The two fundamental drivers behind the first weekly gain in a month were the prospect of a pickup in demand as countries begin to exit lockdowns and a rush from producers, both OPEC+ and others, to cut production in order to avoid forced shut-ins from lack of storage facilities.
If the world runs out of facilities to store unwanted crude oil, production needs to equal demand. That can only be achieved by a major cut in production, not necessarily from the high-cost producers, but primarily from those not having a buyer for their oil. Norwegian-based Rystad Energy in their latest report said they expect demand to drop by 28 million barrels per day this month; by 21 million next month; and by 16 million in June. Goldman Sachs in another report saw global storage facilities filling up within the next month.
While prices used to settle physical transactions remain weak, we have seen speculative demand drive futures prices higher this past week. The saga of the under pressure USO oil ETF has not gone away but having been forced by regulators to roll their exposure further out the curve, the systemic risk of the ETF failing has eased. The lack of performance associated with this move away from the most volatile front month has finally, but unfortunately too late for many novice investors, begun to reduce demand. An example being a US-based trading platform which during the past month, when the ETF halved in value, saw the number of clients holding USO positions almost rise by a factor 10 before being cut by more than one-third in just one day on Thursday.
As mentioned, crude oil was heading for its first weekly gain in a month in response to production cuts being announced by others than just OPEC+ and on signs that the coronavirus-driven plunge in demand has started to bottom out. Resistance at $23.5/b on WTI and $28/b on Brent could, however, cap the upside for now. The short-term outlook remains challenging as storage tanks continue to fill. The race to avoid tank tops and with that the risk of forced shut-ins remains a key risk and the futures market could be at risk of rising to levels not yet supported by developments in the cash market.
Commodities on the move
Natural gas futures rose to $2/MMBtu for the first time since February as the prospect of lower output from associated shale oil production helped lift the price. Bloomberg reported that gas production in lower 48 US states fell to 85.6 bcf/d to the lowest since July and down 10% from the record levels reached last December.
RBOB Gasoline jumped to a six-week high after the EIA reported a the first drop in stocks in five weeks and after US consumption recorded its third straight gain to 5.86 million barrels/day, still some 35% below the one-year average.
HG Copper traded lower on the week after once again finding resistance at $2.38/lb, the 618% retracement of the February to March sell-off. Ample stocks, the return of shut in production and the increased risk of a deep recession hurting demand the main focus and one that is likely to keep prices sideways to lower in over the coming weeks.

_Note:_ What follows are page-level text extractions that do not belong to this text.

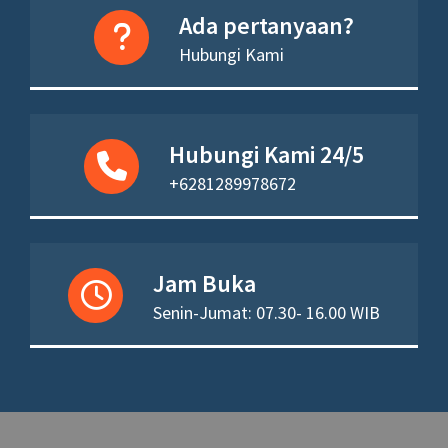
Ada pertanyaan?
Hubungi Kami
Hubungi Kami 24/5
+6281289978672
Jam Buka
Senin-Jumat: 07.30- 16.00 WIB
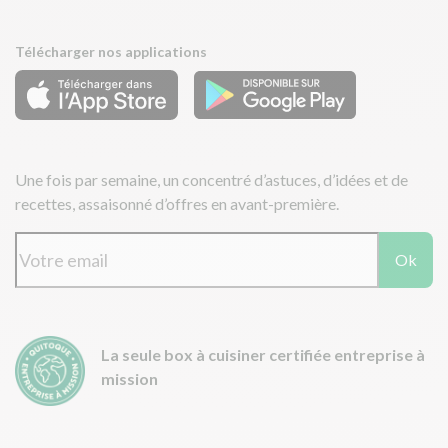
Télécharger nos applications
Une fois par semaine, un concentré d’astuces, d’idées et de
recettes, assaisonné d’offres en avant-première.
Ok
La seule box à cuisiner certifiée entreprise à
mission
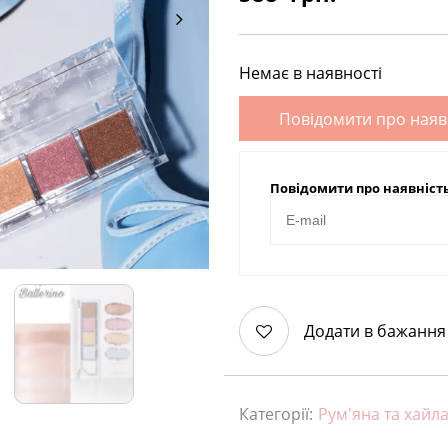
Немає в наявності
Повідомити про наяв
Повідомити про наявніст
Додати в бажання
Категорії:
Рум'яна та хайл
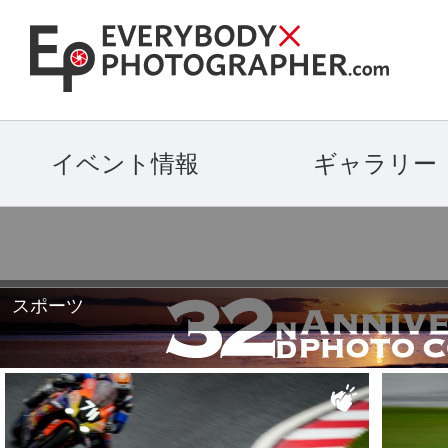
イベント情報
ギャラリー
スポーツ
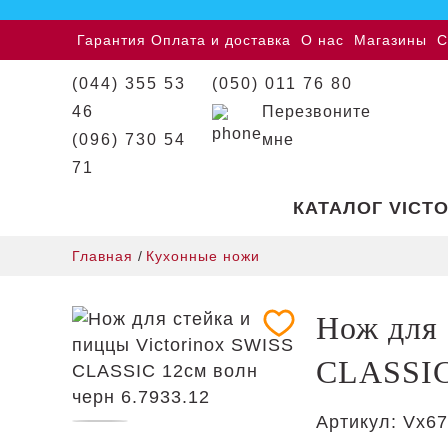
Гарантия
Оплата и доставка
О нас
Магазины
С
(044) 355 53
(050) 011 76 80
46
Перезвоните
(096) 730 54
мне
71
КАТАЛОГ VICT
Главная
/
Кухонные ножи
Нож для 
CLASSIC 
Артикул:
Vx67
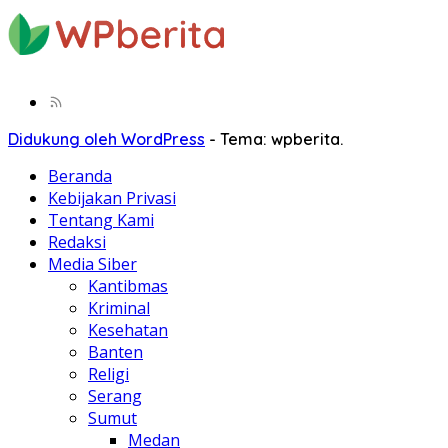
Didukung oleh WordPress
-
Tema: wpberita.
Beranda
Kebijakan Privasi
Tentang Kami
Redaksi
Media Siber
Kantibmas
Kriminal
Kesehatan
Banten
Religi
Serang
Sumut
Medan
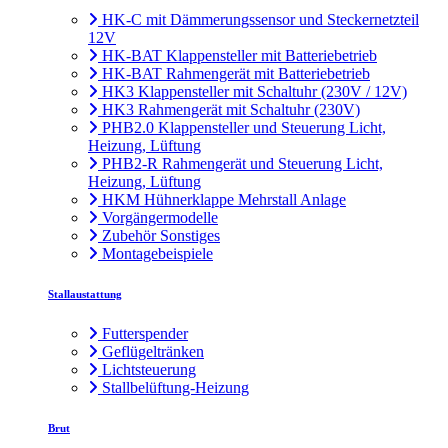
HK-C mit Dämmerungssensor und Steckernetzteil
12V
HK-BAT Klappensteller mit Batteriebetrieb
HK-BAT Rahmengerät mit Batteriebetrieb
HK3 Klappensteller mit Schaltuhr (230V / 12V)
HK3 Rahmengerät mit Schaltuhr (230V)
PHB2.0 Klappensteller und Steuerung Licht,
Heizung, Lüftung
PHB2-R Rahmengerät und Steuerung Licht,
Heizung, Lüftung
HKM Hühnerklappe Mehrstall Anlage
Vorgängermodelle
Zubehör Sonstiges
Montagebeispiele
Stallaustattung
Futterspender
Geflügeltränken
Lichtsteuerung
Stallbelüftung-Heizung
Brut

Livestock prices led by hogs rose sharply as a US meat crisis began to unfold. This after sixteen major poultry, pork and beef processing pants closed after they became Covid-19 hotbeds. Pork production has been the hardest hit with nearly half of all processing currently offline. After touching an 18-year low two weeks ago Lean hog futures have since jumped by 60%.
Cocoa continued to show signs of recovering after breaking back above $2400/MT. Risk to demand from the covid-19 outbreak sent prices tumbling by 25% before stabilizing and now moving higher. Apart from the improved technical outlook, bad weather and stay away workers worried about getting the virus could hurt production in West Africa, the top growing region.